Over the borderline

Bernard Zuel March 31, 2012

Madonna.

Madonna tries too hard on her new album.

MDNA
Madonna (Universal)  ★★★

NEARING the end of her third decade in the industry, the name Madonna is still big enough to open media doors, to be an automatic subject of debate and review. Even when discussing contemporary cultural lightning rods such as Lady Gaga, Nicki Minaj and M.I.A., our discourse often turns on compare/contrasts with Madonna at her peak of performance, image, music and media manipulation. It's been a while, however, since those opened doors guaranteed any kind of stay at the centre of things. This is despite constant, some might say frantic, efforts to remain fashionable. Madonna doesn't do consolidation and examination in depth; her currency always was being smart enough to distil what's current.

Unfortunately, what worked spectacularly for the first 17 years has been wildly inconsistent this century. Given 2008's Hard Candy was decidedly rubbish, we're due a decent album and MDNA should be a refresher course in why Madonna Louise Ciccone outgunned and outlasted pretty much everyone who came up with her. But it isn't.

Not for lack of effort, though - as an extended version of this album with 17 tracks across 68 minutes shows. So, among its seven producers, MDNA finds her back with William Orbit, who helped redefine her with the very good Ray of Light; sharing vocals with Minaj and M.I.A.; leaning heavily on often thumping dance-floor sounds; and working whatever angle she can to generate some tabloid-goosing outrage.

It is the last element that is the first sign of this album's significant weakness: trying too hard. Gang Bang has a recurring, abrasive scratchy rumble that is promising but its petty-crime narrative's language (''Drive bitch, and while you're at it, die bitch'') reeks of look-at-me. More laughable, though, are Girl Gone Wild and I'm a Sinner whose Catholic-girl-in-heat lines have you yawning before you get to ''Hail Mary full of grace, get down on your knees and pray''.

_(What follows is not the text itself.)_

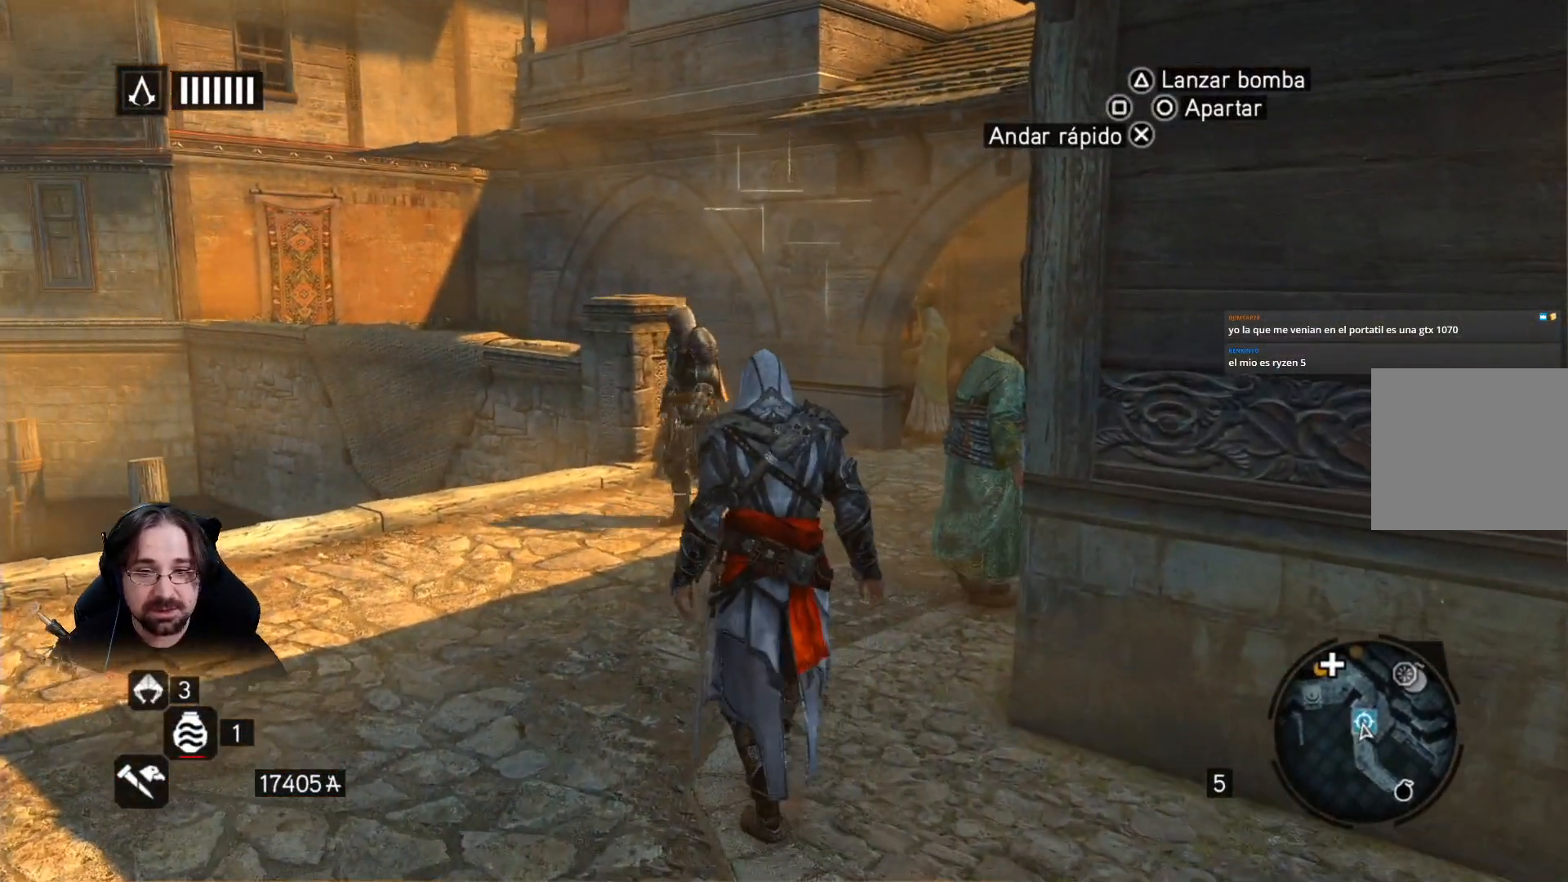
{"buttons": [], "left_stick": "up-left", "right_stick": "down-left", "events": [[400, "right_stick", "down-left"]]}
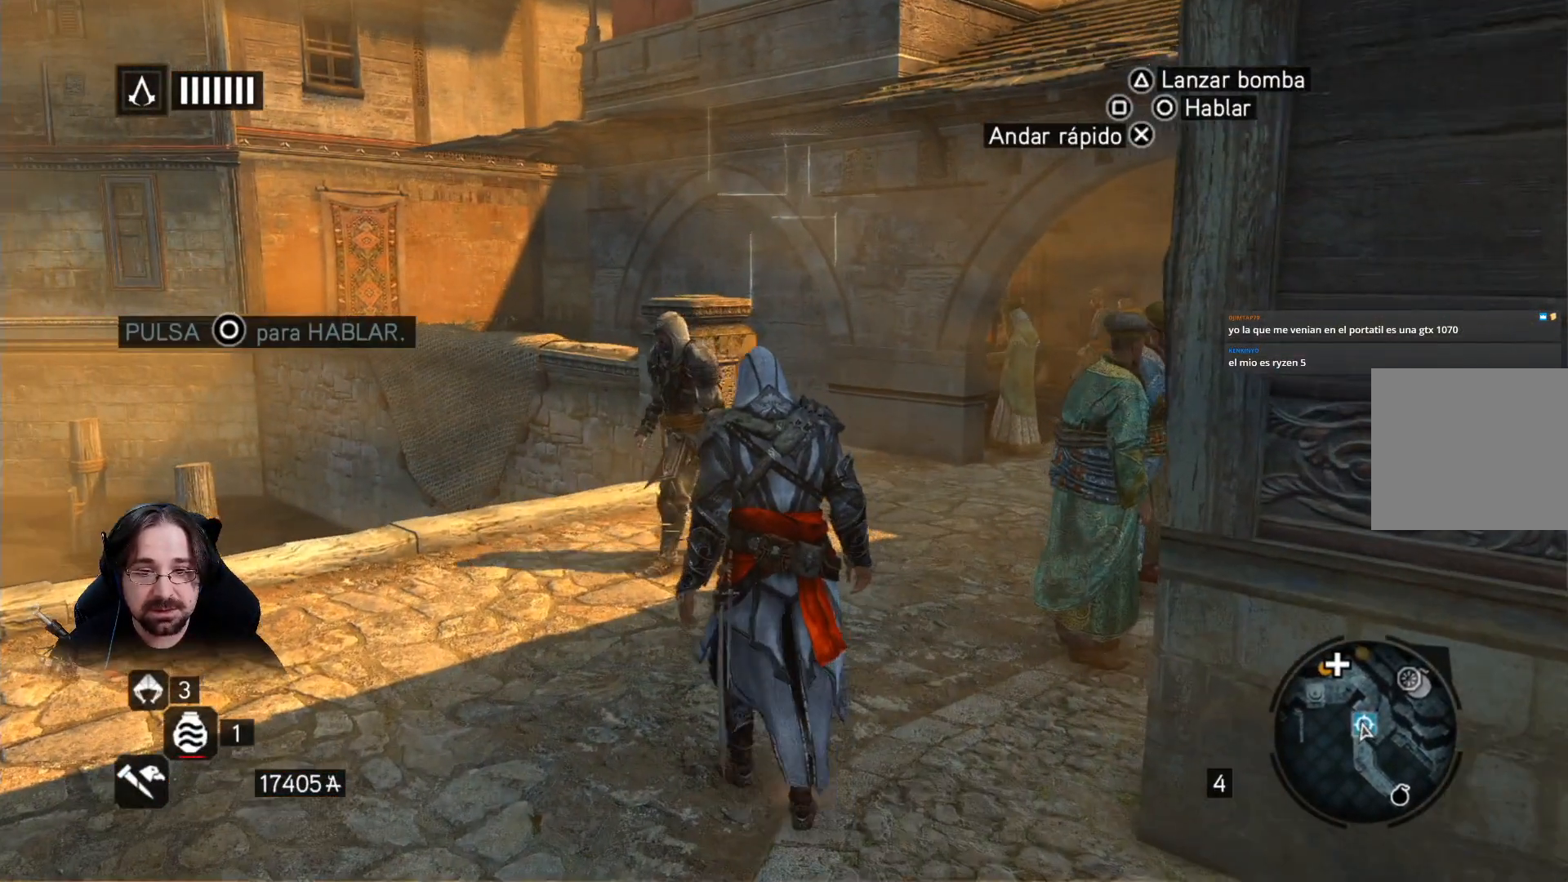
{"buttons": [], "left_stick": "up-left", "right_stick": "down-left", "events": []}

And really, if you're going to use Minaj and M.I.A, you want to make sure they don't outshine you so easily and the songs aren't as trite and disposable as Give Me All Your Luvin' (saved from being the worst song on the album only by the empty Some Girls) and I Don't Give A.

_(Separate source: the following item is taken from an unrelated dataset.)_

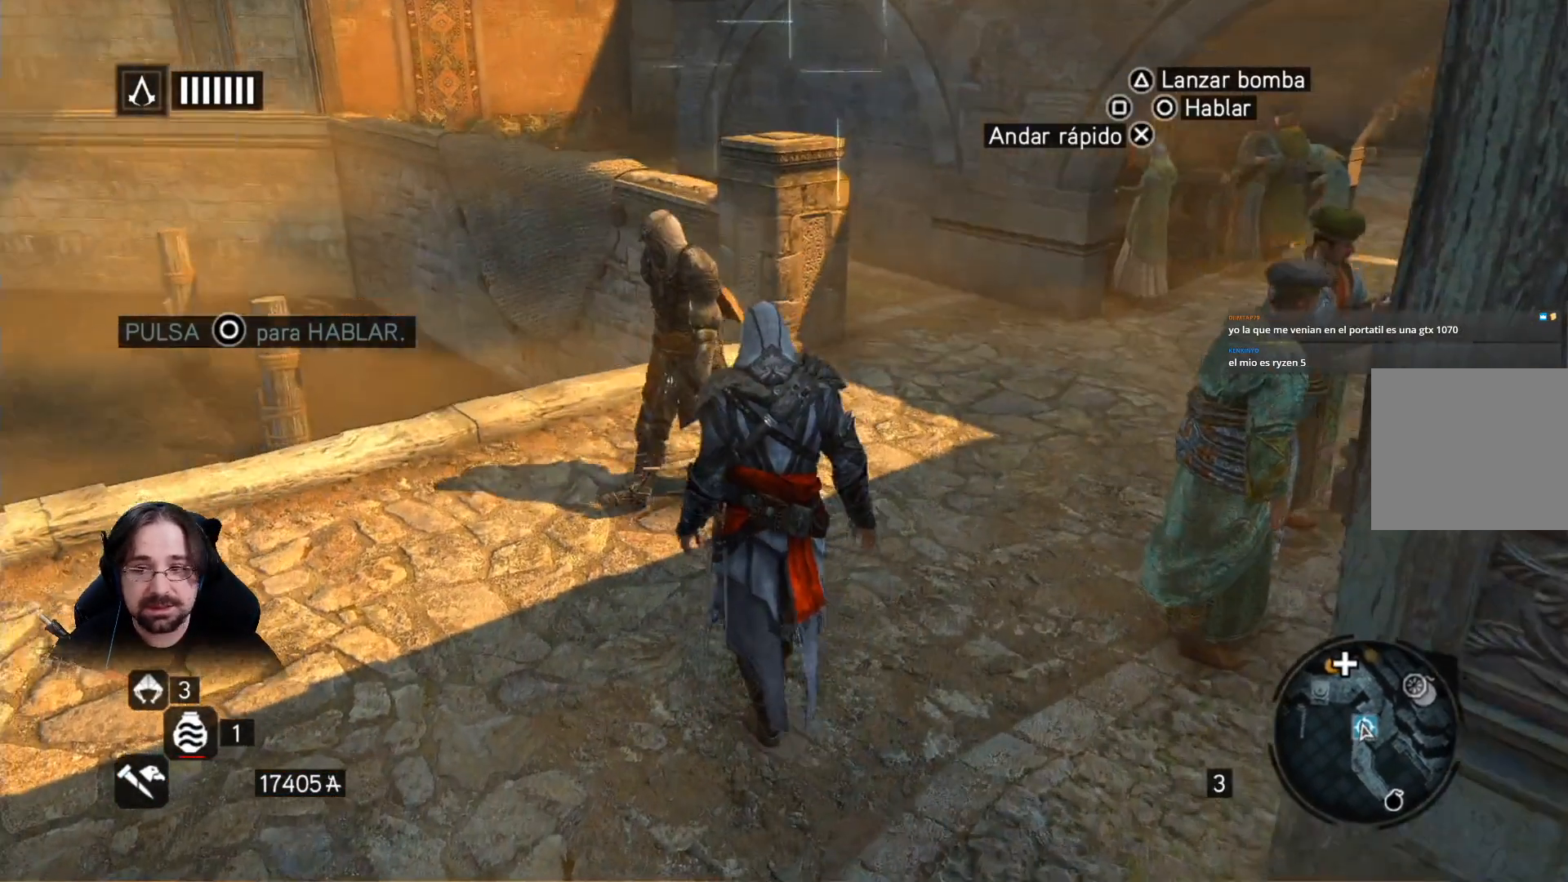
{"buttons": [], "left_stick": "center", "right_stick": "center", "events": [[100, "right_stick", "center"], [233, "left_stick", "center"], [333, "left_stick", "up-left"], [400, "CIRCLE", "down"], [500, "CIRCLE", "up"], [500, "left_stick", "center"]]}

Interestingly, the latter is one of three songs, including one of the bonus tracks, that address the end of her last marriage. She moves from bitterness there to reflective (the winning, lightly electronic ballad Falling Free) and even a bit of humility (the unfortunately flatlined electronic pulse of I F---ed Up). What a pity equal thought was not given to the just plain dumb lyrics of Superstar or the melody of the just plain dull Masterpiece. And what a waste that she didn't pursue more compelling pieces of hands-in-the-air dance such as I'm Addicted and Turn Up the Radio.

 

ALBUM REVIEWS

Moments in Time
Alex & Nilusha (Whispering Tree/The Planet Company)  ★★★★

ALEX is Alex Pertout, percussionist extraordinaire. Nilusha is Nilusha Dassenaike, vocalist extraordinaire. Both are luminaries of the Australian jazz/world scene and have delivered a suite of songs that entrances the senses. Dassenaike brings a warmth to her singing; her interpretation of James Taylor's You Can Close Your Eyes is simply lovely. She and Pertout share most of the song credits and there is not a weak link in the chain. Pertout shows in sublime style how percussion is more than the drum roll, but can be a sparkling joyous rhythm. The duo is joined by Joe Chindamo and Tony Gould (piano), Miroslav Bukovsky (trumpet), Dave Valentin (flute), Craig Newman (bass), David Jones (drums) and Leonard Grigoryan (guitar).

WARWICK McFADYEN

 

Happy
Andrew Winton (Kamzoid/MGM)  ★★★½

WEST Australian Andrew Winton, brother of Tim Winton, has been recognised, both here and overseas, as one of this country's finest lap-slide guitarists. He's so admired that Alabama's Don't Fret Instruments has made him a purpose-built Lucky 13 double-neck 13-string lap slide guitar that he features on this album. The songs range from a bouncy ditty about the joys of being Happy, through to the blues-funk of Too High to a moody reading of Lou Reed's Walk on the Wild Side and the seductively beautiful folk love song, Waiting. Winton is a talented singer and songwriter but his forte, not fully exploited on this album, remains his remarkable guitar playing.